A group of teens from across the state want police and legislators to crack down on distracted drivers.
Last fall, Governor Nathan Deal created a teen driving commission to advise state legislators and agencies on ways to keep people's eyes on the road and hands on the wheel.
Member Baylee Culverhouse told 13WMAZ's Katelyn Heck, "One thing we're all passionate about is keeping teens safe and keeping them distraction-free, keeping you free of impairment, and keeping you free of texting. I think one of the most important things is that we are keeping people aware of what's going on, and hopefully we will see changes in the next few years."
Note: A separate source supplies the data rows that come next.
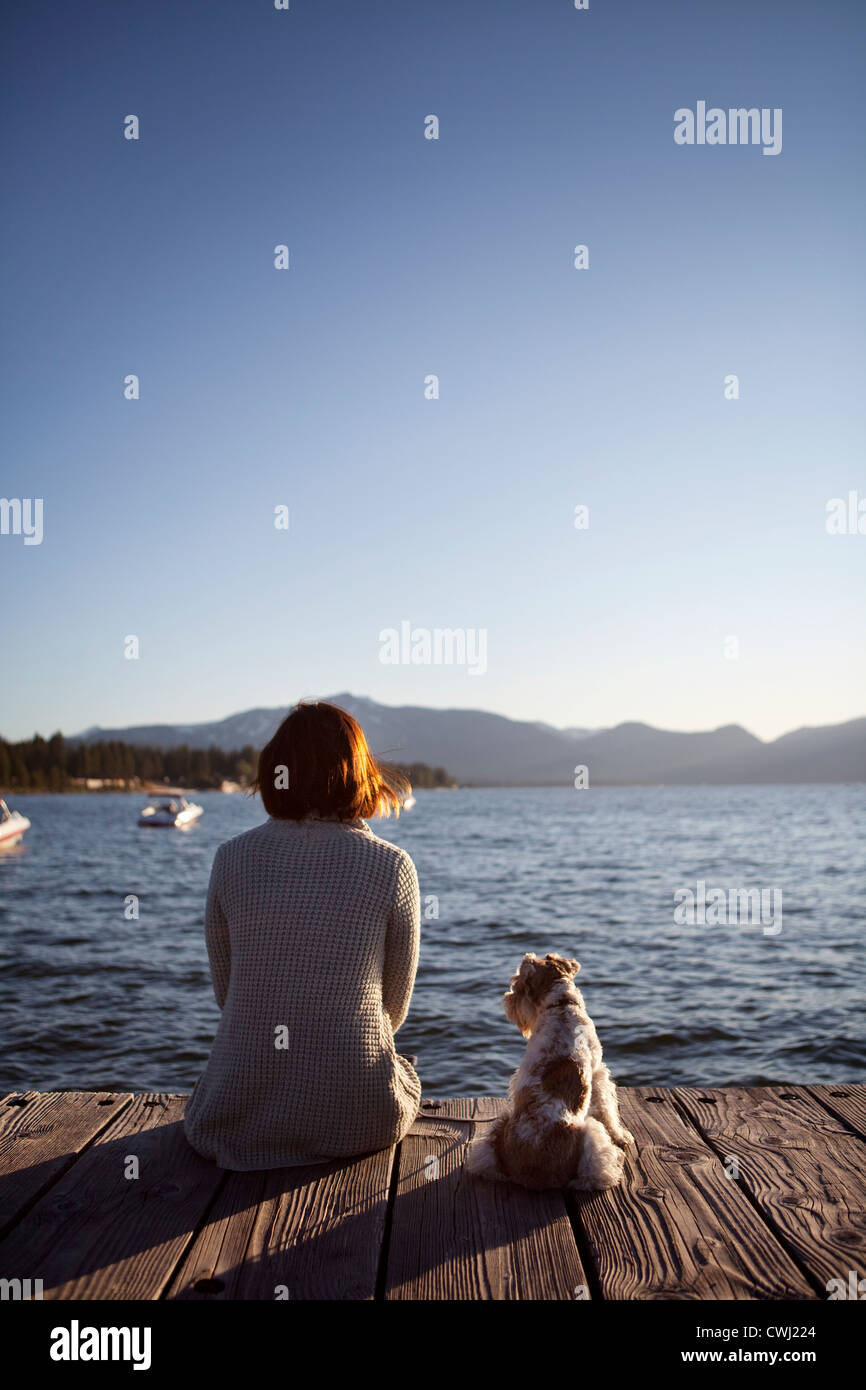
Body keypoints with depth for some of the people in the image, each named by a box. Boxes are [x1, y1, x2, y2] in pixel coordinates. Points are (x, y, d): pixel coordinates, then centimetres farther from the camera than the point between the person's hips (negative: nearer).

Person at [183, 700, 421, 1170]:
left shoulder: (231, 858, -5)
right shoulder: (392, 866, -8)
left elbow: (226, 992, 6)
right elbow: (394, 1006, 4)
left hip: (242, 1119, 2)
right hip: (358, 1120, -2)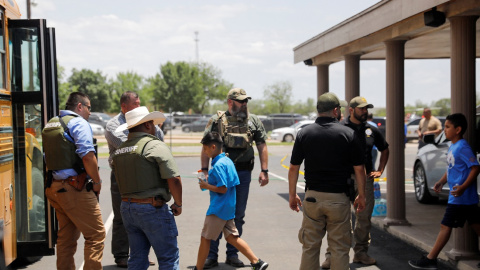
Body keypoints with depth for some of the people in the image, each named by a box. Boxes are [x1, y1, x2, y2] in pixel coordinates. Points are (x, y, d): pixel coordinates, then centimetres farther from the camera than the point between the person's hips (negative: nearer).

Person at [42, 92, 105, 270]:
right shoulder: (79, 123, -9)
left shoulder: (50, 125, 17)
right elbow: (87, 155, -20)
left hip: (54, 186, 9)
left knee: (66, 237, 16)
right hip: (75, 188, -9)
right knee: (96, 234, -2)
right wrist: (97, 181, -10)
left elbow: (49, 157, 19)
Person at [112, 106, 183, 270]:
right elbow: (174, 179, -17)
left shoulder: (119, 151, 11)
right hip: (152, 208, -7)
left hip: (126, 207, 7)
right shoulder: (155, 146, -12)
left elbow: (120, 182, 14)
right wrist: (178, 204, -5)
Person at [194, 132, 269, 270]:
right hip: (229, 207, 10)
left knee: (205, 238, 2)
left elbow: (222, 189, -23)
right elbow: (235, 183, 15)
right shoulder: (228, 160, 10)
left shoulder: (218, 166, -19)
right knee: (232, 237, 13)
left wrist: (206, 185, -11)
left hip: (218, 209, -10)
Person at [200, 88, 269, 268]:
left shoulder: (253, 121, 7)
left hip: (243, 174, 2)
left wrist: (264, 171, 0)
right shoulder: (217, 120, 0)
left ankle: (232, 254, 19)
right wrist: (204, 170, -6)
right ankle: (212, 255, 8)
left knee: (238, 215, 8)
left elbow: (261, 146, 8)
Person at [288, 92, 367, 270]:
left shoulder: (304, 133, 1)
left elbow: (293, 168, 3)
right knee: (340, 248, 7)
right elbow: (359, 169, -2)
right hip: (339, 198, -2)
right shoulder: (348, 134, -4)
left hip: (312, 197, 2)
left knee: (310, 246, 10)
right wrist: (361, 195, 9)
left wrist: (292, 194, 12)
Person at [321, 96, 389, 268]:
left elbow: (385, 149, 24)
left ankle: (361, 253, 23)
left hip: (365, 179, 5)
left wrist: (380, 170, 16)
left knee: (364, 219, 10)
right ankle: (331, 255, 2)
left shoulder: (371, 130, 9)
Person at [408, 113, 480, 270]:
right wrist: (441, 182, 9)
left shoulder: (462, 147, -16)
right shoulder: (452, 147, 13)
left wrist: (463, 187, -28)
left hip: (459, 197, -9)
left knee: (445, 226, -4)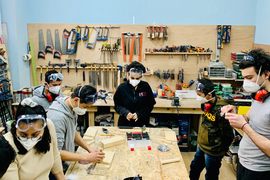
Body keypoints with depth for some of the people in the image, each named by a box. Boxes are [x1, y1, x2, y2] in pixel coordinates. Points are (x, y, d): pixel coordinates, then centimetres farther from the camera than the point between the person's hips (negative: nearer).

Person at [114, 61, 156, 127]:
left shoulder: (146, 87, -7)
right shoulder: (122, 87, -7)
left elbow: (150, 105, -1)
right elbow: (117, 105, 1)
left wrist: (138, 114, -14)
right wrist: (125, 112, -18)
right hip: (125, 123, 0)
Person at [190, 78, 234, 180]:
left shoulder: (220, 110, -28)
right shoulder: (206, 105, -1)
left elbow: (228, 135, -20)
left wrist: (222, 150, -5)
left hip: (213, 153, -8)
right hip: (201, 147, 8)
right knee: (194, 170, 24)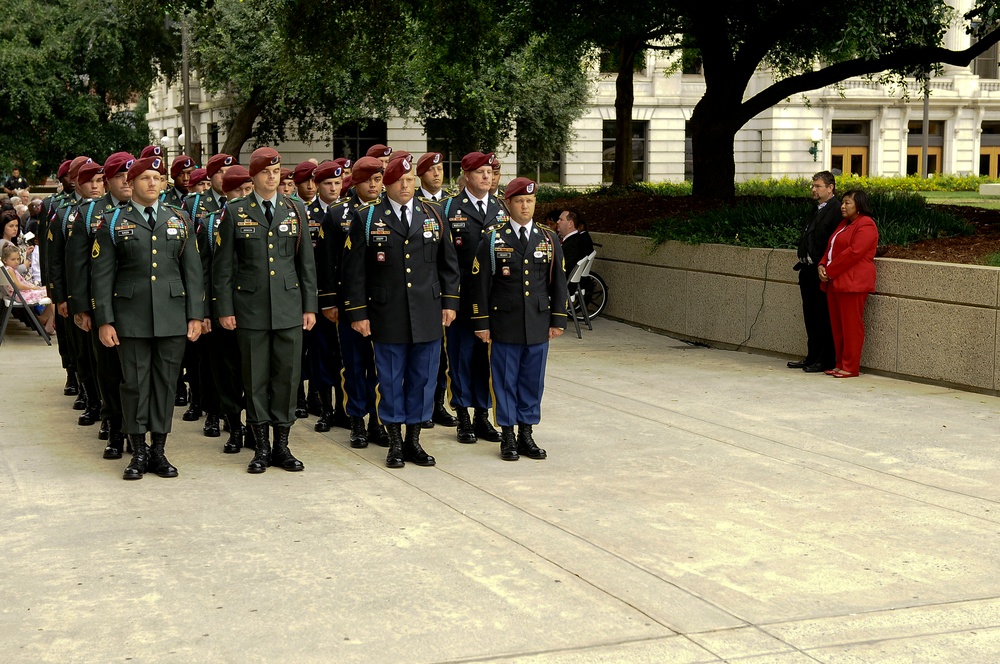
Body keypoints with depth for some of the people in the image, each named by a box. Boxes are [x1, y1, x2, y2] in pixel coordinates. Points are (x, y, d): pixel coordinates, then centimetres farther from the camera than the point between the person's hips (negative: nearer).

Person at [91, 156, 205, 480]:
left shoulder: (180, 219, 10)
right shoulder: (112, 222, 4)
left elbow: (192, 270, 9)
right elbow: (102, 274, 2)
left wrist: (195, 315, 2)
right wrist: (104, 321, -4)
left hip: (172, 315, 2)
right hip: (131, 316, -2)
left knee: (166, 381, 5)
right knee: (134, 382, 2)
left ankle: (158, 450, 15)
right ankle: (138, 452, 13)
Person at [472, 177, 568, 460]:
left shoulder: (548, 239, 7)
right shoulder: (492, 239, -1)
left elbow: (558, 282, 10)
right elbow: (480, 283, -1)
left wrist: (558, 320, 5)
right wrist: (481, 323, -4)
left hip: (539, 325, 3)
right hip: (505, 325, -2)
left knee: (533, 381, 8)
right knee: (505, 381, 3)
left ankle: (527, 434, 18)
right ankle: (508, 437, 12)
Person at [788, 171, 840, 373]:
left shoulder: (836, 210, -12)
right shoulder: (817, 210, 18)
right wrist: (803, 261, 13)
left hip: (822, 272, -9)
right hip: (808, 270, 9)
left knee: (824, 317, -3)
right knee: (810, 316, 14)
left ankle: (826, 360, 3)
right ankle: (812, 356, 23)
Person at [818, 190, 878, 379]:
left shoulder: (865, 225, -9)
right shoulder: (844, 224, 22)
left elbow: (853, 252, -18)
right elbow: (831, 248, 22)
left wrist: (830, 270, -14)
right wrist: (822, 265, 3)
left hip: (852, 282, -10)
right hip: (835, 281, 10)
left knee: (851, 325, -6)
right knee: (837, 325, 10)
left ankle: (850, 367, -3)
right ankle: (840, 364, 15)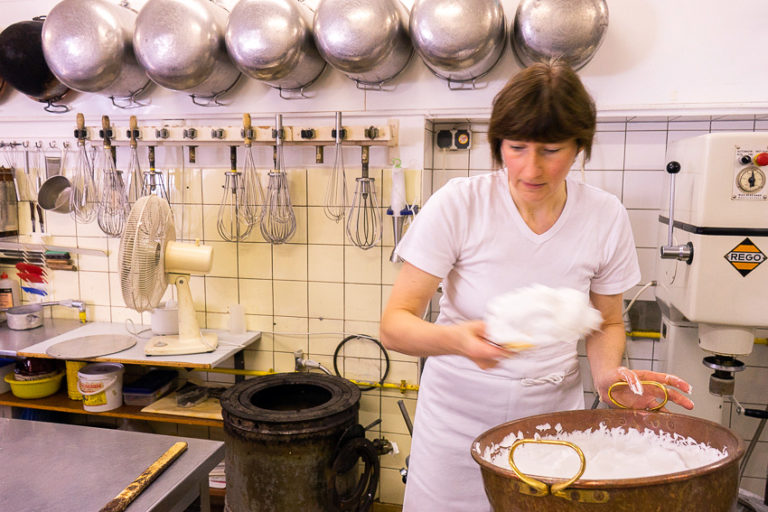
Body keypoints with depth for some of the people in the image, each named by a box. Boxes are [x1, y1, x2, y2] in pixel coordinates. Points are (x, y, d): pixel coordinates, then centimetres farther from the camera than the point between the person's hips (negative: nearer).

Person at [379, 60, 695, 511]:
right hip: (459, 418, -1)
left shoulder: (607, 217, -9)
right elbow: (394, 325, -20)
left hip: (553, 409, 2)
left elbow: (607, 323, 6)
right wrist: (456, 338, -39)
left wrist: (608, 373, -15)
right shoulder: (458, 205, -19)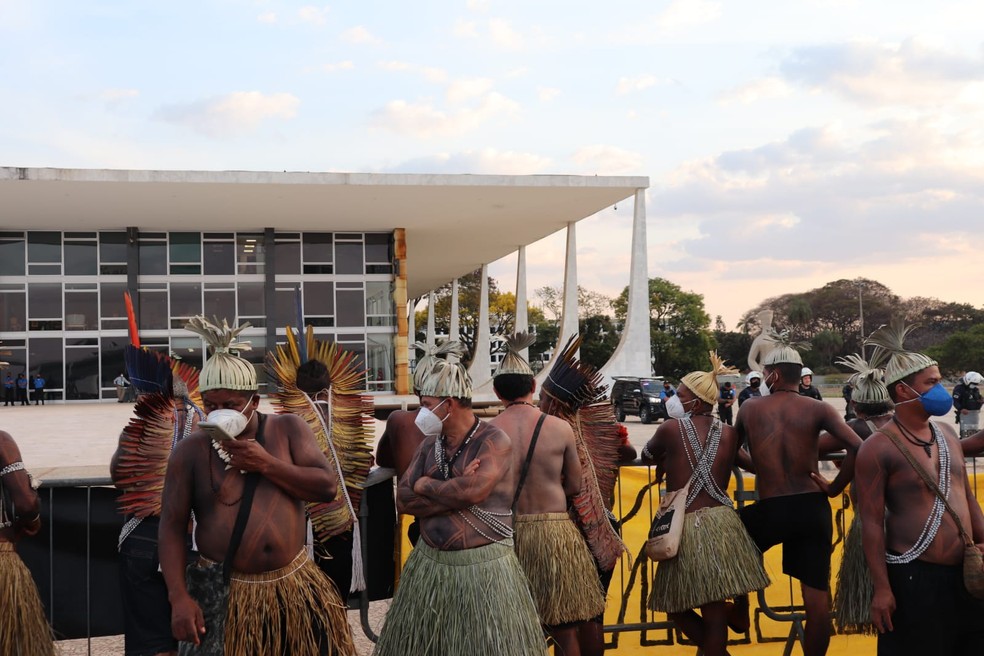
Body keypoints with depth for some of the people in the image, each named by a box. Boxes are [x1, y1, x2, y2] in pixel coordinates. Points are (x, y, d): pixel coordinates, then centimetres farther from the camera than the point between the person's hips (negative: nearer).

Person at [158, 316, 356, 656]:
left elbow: (327, 486, -5)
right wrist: (180, 597, -13)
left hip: (293, 586, 2)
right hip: (221, 593, -2)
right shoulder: (191, 450, -3)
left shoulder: (288, 429, 2)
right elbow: (172, 527, -3)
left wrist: (266, 464, -14)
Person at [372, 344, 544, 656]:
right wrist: (456, 494, -15)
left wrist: (426, 485, -10)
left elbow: (474, 490, -27)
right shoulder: (430, 444, 7)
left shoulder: (494, 441, -11)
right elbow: (403, 500, -1)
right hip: (429, 564, 6)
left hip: (482, 568, -6)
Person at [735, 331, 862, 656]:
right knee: (817, 596, 8)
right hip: (813, 508, 1)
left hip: (770, 510, -1)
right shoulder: (818, 409, -1)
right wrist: (834, 488, -2)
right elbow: (857, 448, -14)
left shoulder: (750, 408, 3)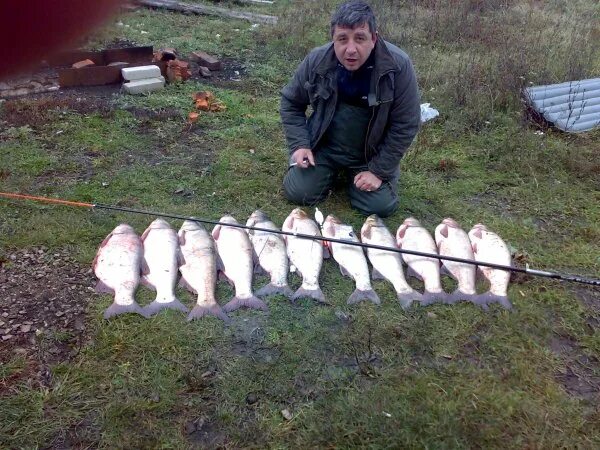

Changes like revamping the state's Alcohol and Drug Awareness Program to focus more on distracted driving, adding questions about the no-texting law to the drivers license test, and raising awareness through ads and state signs along highways.
The students involved also want to see stricter punishments for those caught texting behind the wheel.
"Part of our work was, we would talk to police officers, and what we kept hearing was, 'We don't want to give them fines, because who pays the fines? The parents. And if you revoke the license, if it goes that far, who is going to drive them?' The parents. So we got to thinking what we could do to punish teens without punishing their parents," explained Felicia Ashley, a member from Macon.
The Georgia Teen Driving Commission is now looking at community service as an alternative. The group also wants schools to get involved by asking students to sign a pledge saying they will not text and drive, before they can receive a school parking permit.
One student told us, "As a senior in high school, my parking is gold to me. And if they take that away, I will definitely learn my lesson."
But what's really golden, these commission members tell us, is bringing the number of distracted driving deaths down to zero.